Low back pain (LBP) is a common symptom of intervertebral disc degeneration (IDD). However, the pathogenesis of IDD is not well understood. Several studies have shown that patients with IDD experience aberrant changes in DNA methylation. 5-Azacytidine (5Aza) is a nucleoside-based DNA methyltransferase inhibitor that inhibits DNA methylation. Therefore, this study investigated whether 5Aza can improve the apoptosis of nucleus pulposus (NP) cells and ER stress (ERS) induced by il-1β by inhibiting PPARγ methylation and its potential pathogenesis. NP cell viability was detected using Cell Counting Kit-8 (CCK-8). Methylation-specific PCR (MSP) was used to evaluate the DNA methylation level. TUNEL was used to evaluate the apoptosis of NP cells. Western blot determined the expression levels of DNMT1, DNMT3a, PPARγ proteins, and ERS-related indexes (C/EBP homology protein (CHOP), GRP78, ATF-6) and apoptosis-related indexes (Bcl-2, Bax, Caspase-3) protein expression levels. 5Aza can inhibit the expression of DNMT1 and DNMT3a and promote PPARγ by modifying the methylation of PPARγ promoter. Western blot (Bcl-2, Bax, Caspase-3, CHOP, GRP78, ATF-6), TUNEL, and CHOP immunofluorescence results showed that 5Aza attenuated IL-1β-induced apoptosis and ERS of NP cells. When pretreated with PPARγ inhibitor (T0070907), the protective effect of 5Aza on IL-1β-induced apoptosis and ERS in NP cells is weakened, suggesting that 5Aza inhibits IL-1β-induced NP cell apoptosis and ERS by promoting the expression of PPARγ. 5Aza preserves PPARγ by inhibiting the expression of DNMT1/DNMT3a, which can significantly reduce IL-1β damage in NP cells. Our findings suggest that preserving PPARγ through DNA demethylation may be an attractive strategy for preventing or treating IDD.
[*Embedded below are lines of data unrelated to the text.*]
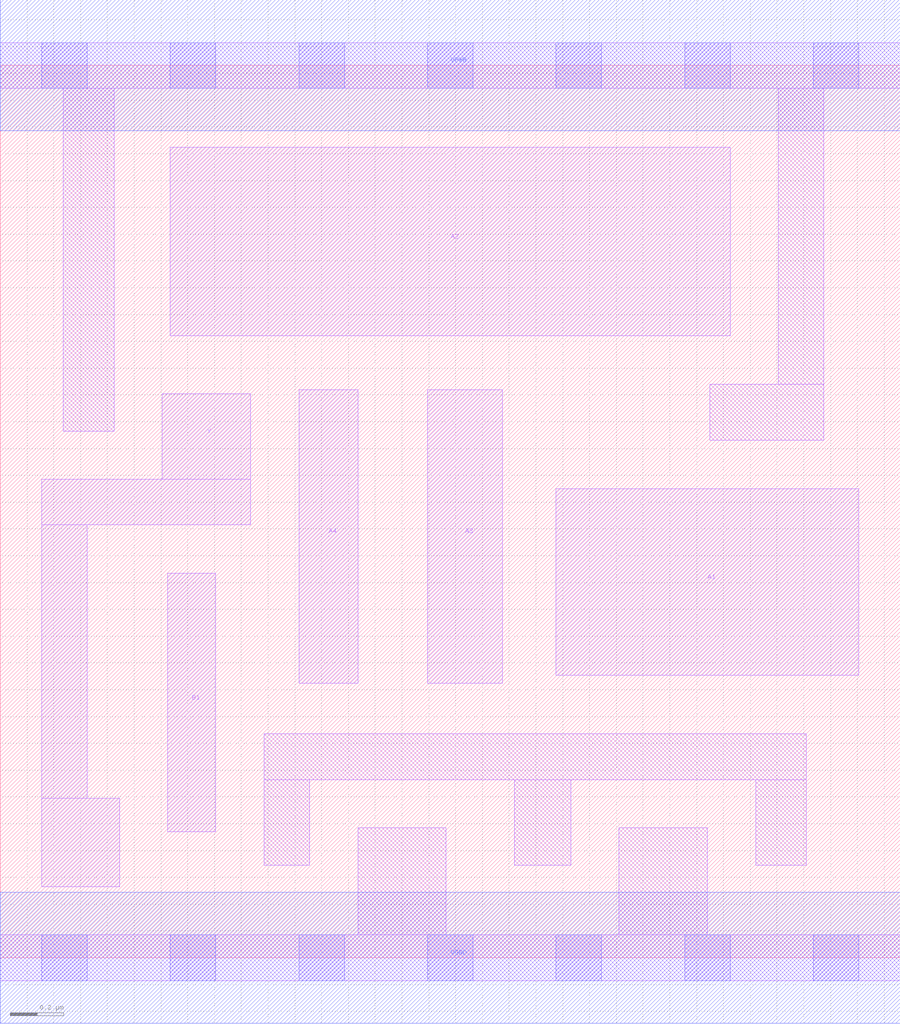
<source format=lef>
# Copyright 2020 The SkyWater PDK Authors
#
# Licensed under the Apache License, Version 2.0 (the "License");
# you may not use this file except in compliance with the License.
# You may obtain a copy of the License at
#
#     https://www.apache.org/licenses/LICENSE-2.0
#
# Unless required by applicable law or agreed to in writing, software
# distributed under the License is distributed on an "AS IS" BASIS,
# WITHOUT WARRANTIES OR CONDITIONS OF ANY KIND, either express or implied.
# See the License for the specific language governing permissions and
# limitations under the License.
#
# SPDX-License-Identifier: Apache-2.0

VERSION 5.7 ;
  NOWIREEXTENSIONATPIN ON ;
  DIVIDERCHAR "/" ;
  BUSBITCHARS "[]" ;
UNITS
  DATABASE MICRONS 200 ;
END UNITS
MACRO sky130_fd_sc_lp__o41ai_m
  CLASS CORE ;
  FOREIGN sky130_fd_sc_lp__o41ai_m ;
  ORIGIN  0.000000  0.000000 ;
  SIZE  3.360000 BY  3.330000 ;
  SYMMETRY X Y R90 ;
  SITE unit ;
  PIN A1
    ANTENNAGATEAREA  0.126000 ;
    DIRECTION INPUT ;
    USE SIGNAL ;
    PORT
      LAYER li1 ;
        RECT 2.075000 1.055000 3.205000 1.750000 ;
    END
  END A1
  PIN A2
    ANTENNAGATEAREA  0.126000 ;
    DIRECTION INPUT ;
    USE SIGNAL ;
    PORT
      LAYER li1 ;
        RECT 0.635000 2.320000 2.725000 3.025000 ;
    END
  END A2
  PIN A3
    ANTENNAGATEAREA  0.126000 ;
    DIRECTION INPUT ;
    USE SIGNAL ;
    PORT
      LAYER li1 ;
        RECT 1.595000 1.025000 1.875000 2.120000 ;
    END
  END A3
  PIN A4
    ANTENNAGATEAREA  0.126000 ;
    DIRECTION INPUT ;
    USE SIGNAL ;
    PORT
      LAYER li1 ;
        RECT 1.115000 1.025000 1.335000 2.120000 ;
    END
  END A4
  PIN B1
    ANTENNAGATEAREA  0.126000 ;
    DIRECTION INPUT ;
    USE SIGNAL ;
    PORT
      LAYER li1 ;
        RECT 0.625000 0.470000 0.805000 1.435000 ;
    END
  END B1
  PIN Y
    ANTENNADIFFAREA  0.396900 ;
    DIRECTION OUTPUT ;
    USE SIGNAL ;
    PORT
      LAYER li1 ;
        RECT 0.155000 0.265000 0.445000 0.595000 ;
        RECT 0.155000 0.595000 0.325000 1.615000 ;
        RECT 0.155000 1.615000 0.935000 1.785000 ;
        RECT 0.605000 1.785000 0.935000 2.105000 ;
    END
  END Y
  PIN VGND
    DIRECTION INOUT ;
    USE GROUND ;
    PORT
      LAYER met1 ;
        RECT 0.000000 -0.245000 3.360000 0.245000 ;
    END
  END VGND
  PIN VPWR
    DIRECTION INOUT ;
    USE POWER ;
    PORT
      LAYER met1 ;
        RECT 0.000000 3.085000 3.360000 3.575000 ;
    END
  END VPWR
  OBS
    LAYER li1 ;
      RECT 0.000000 -0.085000 3.360000 0.085000 ;
      RECT 0.000000  3.245000 3.360000 3.415000 ;
      RECT 0.235000  1.965000 0.425000 3.245000 ;
      RECT 0.985000  0.345000 1.155000 0.665000 ;
      RECT 0.985000  0.665000 3.010000 0.835000 ;
      RECT 1.335000  0.085000 1.665000 0.485000 ;
      RECT 1.920000  0.345000 2.130000 0.665000 ;
      RECT 2.310000  0.085000 2.640000 0.485000 ;
      RECT 2.650000  1.930000 3.075000 2.140000 ;
      RECT 2.820000  0.345000 3.010000 0.665000 ;
      RECT 2.905000  2.140000 3.075000 3.245000 ;
    LAYER mcon ;
      RECT 0.155000 -0.085000 0.325000 0.085000 ;
      RECT 0.155000  3.245000 0.325000 3.415000 ;
      RECT 0.635000 -0.085000 0.805000 0.085000 ;
      RECT 0.635000  3.245000 0.805000 3.415000 ;
      RECT 1.115000 -0.085000 1.285000 0.085000 ;
      RECT 1.115000  3.245000 1.285000 3.415000 ;
      RECT 1.595000 -0.085000 1.765000 0.085000 ;
      RECT 1.595000  3.245000 1.765000 3.415000 ;
      RECT 2.075000 -0.085000 2.245000 0.085000 ;
      RECT 2.075000  3.245000 2.245000 3.415000 ;
      RECT 2.555000 -0.085000 2.725000 0.085000 ;
      RECT 2.555000  3.245000 2.725000 3.415000 ;
      RECT 3.035000 -0.085000 3.205000 0.085000 ;
      RECT 3.035000  3.245000 3.205000 3.415000 ;
  END
END sky130_fd_sc_lp__o41ai_m
END LIBRARY

</source>
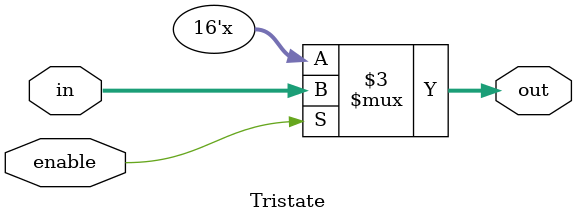
<source format=sv>
module Tristate (in, out, enable);
    parameter n = 16;
    input [n-1:0] in; 
    input enable;
    output logic [n-1:0] out; 

    always_comb begin
        if (enable) 
            out = in;
        else 
            out = {n{1'bz}}; 
    end
endmodule
</source>
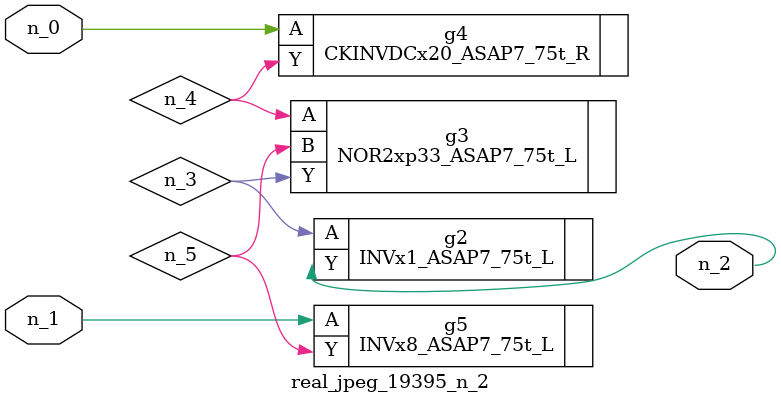
<source format=v>
module real_jpeg_19395_n_2 (n_1, n_0, n_2);

input n_1;
input n_0;

output n_2;

wire n_5;
wire n_4;
wire n_3;

CKINVDCx20_ASAP7_75t_R g4 ( 
.A(n_0),
.Y(n_4)
);

INVx8_ASAP7_75t_L g5 ( 
.A(n_1),
.Y(n_5)
);

INVx1_ASAP7_75t_L g2 ( 
.A(n_3),
.Y(n_2)
);

NOR2xp33_ASAP7_75t_L g3 ( 
.A(n_4),
.B(n_5),
.Y(n_3)
);


endmodule
</source>
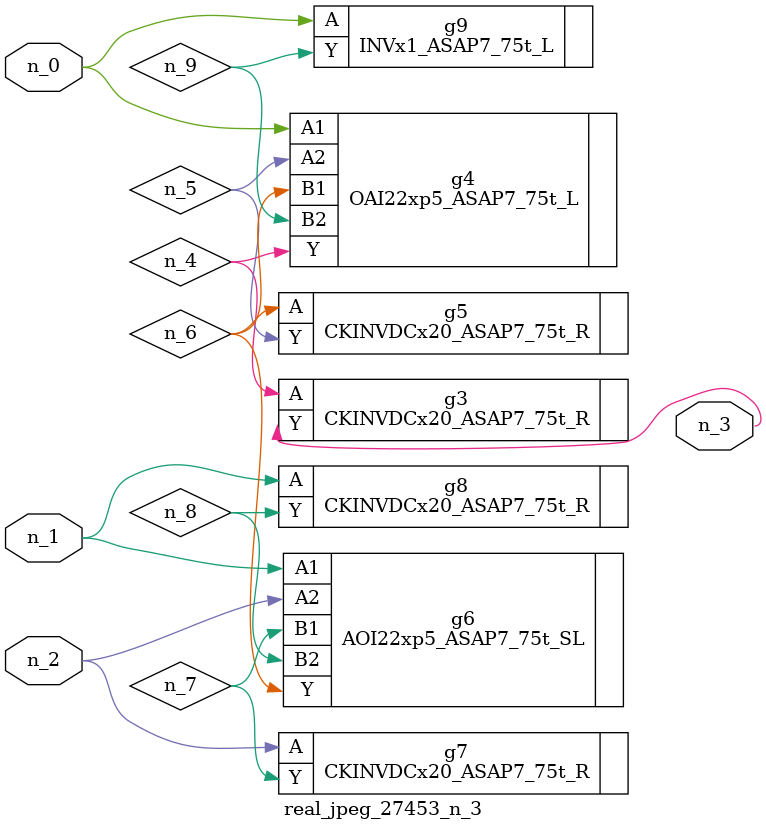
<source format=v>
module real_jpeg_27453_n_3 (n_1, n_0, n_2, n_3);

input n_1;
input n_0;
input n_2;

output n_3;

wire n_5;
wire n_8;
wire n_4;
wire n_6;
wire n_7;
wire n_9;

OAI22xp5_ASAP7_75t_L g4 ( 
.A1(n_0),
.A2(n_5),
.B1(n_6),
.B2(n_9),
.Y(n_4)
);

INVx1_ASAP7_75t_L g9 ( 
.A(n_0),
.Y(n_9)
);

AOI22xp5_ASAP7_75t_SL g6 ( 
.A1(n_1),
.A2(n_2),
.B1(n_7),
.B2(n_8),
.Y(n_6)
);

CKINVDCx20_ASAP7_75t_R g8 ( 
.A(n_1),
.Y(n_8)
);

CKINVDCx20_ASAP7_75t_R g7 ( 
.A(n_2),
.Y(n_7)
);

CKINVDCx20_ASAP7_75t_R g3 ( 
.A(n_4),
.Y(n_3)
);

CKINVDCx20_ASAP7_75t_R g5 ( 
.A(n_6),
.Y(n_5)
);


endmodule
</source>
下腰痛(LBP)是椎间盘退变(IDD)的常见症状。然而,IDD的发病机制尚未完全明确。多项研究表明,IDD患者存在DNA甲基化异常变化。5-氮杂胞苷(5Aza)是一种基于核苷的DNA甲基转移酶抑制剂,可抑制DNA甲基化。因此,本研究探讨了5Aza是否能通过抑制PPARγ甲基化及其潜在发病机制来改善白细胞介素-1β(IL-1β)诱导的髓核(NP)细胞凋亡和内质网应激(ERS)。使用细胞计数试剂盒-8(CCK-8)检测NP细胞活力。采用甲基化特异性PCR(MSP)评估DNA甲基化水平。TUNEL法评估NP细胞凋亡情况。蛋白质免疫印迹法测定DNA甲基转移酶1(DNMT1)、DNA甲基转移酶3a(DNMT3a)、PPARγ蛋白以及ERS相关指标(C/EBP同源蛋白(CHOP)、葡萄糖调节蛋白78(GRP78)、活化转录因子6(ATF-6))和凋亡相关指标(Bcl-2、Bax、半胱天冬酶-3)的蛋白表达水平。5Aza可通过修饰PPARγ启动子的甲基化来抑制DNMT1和DNMT3a的表达并促进PPARγ表达。蛋白质免疫印迹法(Bcl-2、Bax、半胱天冬酶-3、CHOP、GRP78、ATF-6)、TUNEL法以及CHOP免疫荧光结果显示,5Aza可减轻IL-1β诱导的NP细胞凋亡和ERS。用PPARγ抑制剂(T0070907)预处理后,5Aza对IL-1β诱导的NP细胞凋亡和ERS的保护作用减弱,这表明5Aza通过促进PPARγ表达来抑制IL-1β诱导的NP细胞凋亡和ERS。5Aza通过抑制DNMT1/DNMT3a的表达来维持PPARγ水平,这可显著减轻IL-1β对NP细胞的损伤。我们的研究结果表明,通过DNA去甲基化来维持PPARγ水平可能是预防或治疗IDD的一种有吸引力的策略。